▸ **EXTRACT PROVIDED**:
Cloudflare's Weird Age Header.
I noticed something weird today:
% curl -I https://blog.benjojo.co.uk/rss.xml HTTP/2 200 age: 99788 cache-control: public, max-age=1800 cf-cache-status: HIT date: Fri, 18 Feb 2022 17:41:40 GMT server: cloudflare ...
Do you see the oddity?
Age is greater than
max-age. According to RFC2616 that means that this resource is already expired. Let’s look at the “Summary of age calculation algorithm”.
apparent_age = max(0, response_time - date_value) corrected_received_age = max(apparent_age, age_value) response_delay = response_time - request_time corrected_initial_age = corrected_received_age + response_delay resident_time = now - response_time current_age = corrected_initial_age + resident_time
Let’s fill in some variables and evaluate…
age_value = 101626 date_value = "2022-02-18 17:41:40" now = "2022-02-18 17:41:41" request_time = "2022-02-18 17:41:39" response_time = "2022-02-18 17:41:41" apparent_age = max(0, "2022-02-18 17:41:41" - "2022-02-18 17:41:40") # 1 corrected_received_age = max(1, 101626) # 101626 response_delay = "2022-02-18 17:41:41" - "2022-02-18 17:41:39" # 2 corrected_initial_age = 101626 + 2 # 101628 resident_time = "2022-02-18 17:41:41" - "2022-02-18 17:41:41" # 0 current_age = 101628 + 0 # 101628
I’ll save you the math for calculating freshness but it boils down to
current_age <= max_age AKA
101628 <= 1800 == false # STALE.

▸ **THE DATA**:
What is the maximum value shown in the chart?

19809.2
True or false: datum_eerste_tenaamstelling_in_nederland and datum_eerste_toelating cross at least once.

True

▸ **EXERCISE A**:
Please transcribe the post on Cloudflare's Age header above, from "Cloudflare's Weird Age" up to and including "server: cloudflare ...".
▸ **EXERCISE B**:
In the post on Cloudflare's Age header, which RFC is cited as meaning the resource has already expired?

▸ **REPLY A**:
Cloudflare's Weird Age Header.
I noticed something weird today:
% curl -I https://blog.benjojo.co.uk/rss.xml HTTP/2 200 age: 99788 cache-control: public, max-age=1800 cf-cache-status: HIT date: Fri, 18 Feb 2022 17:41:40 GMT server: cloudflare ...

▸ **REPLY B**:
RFC2616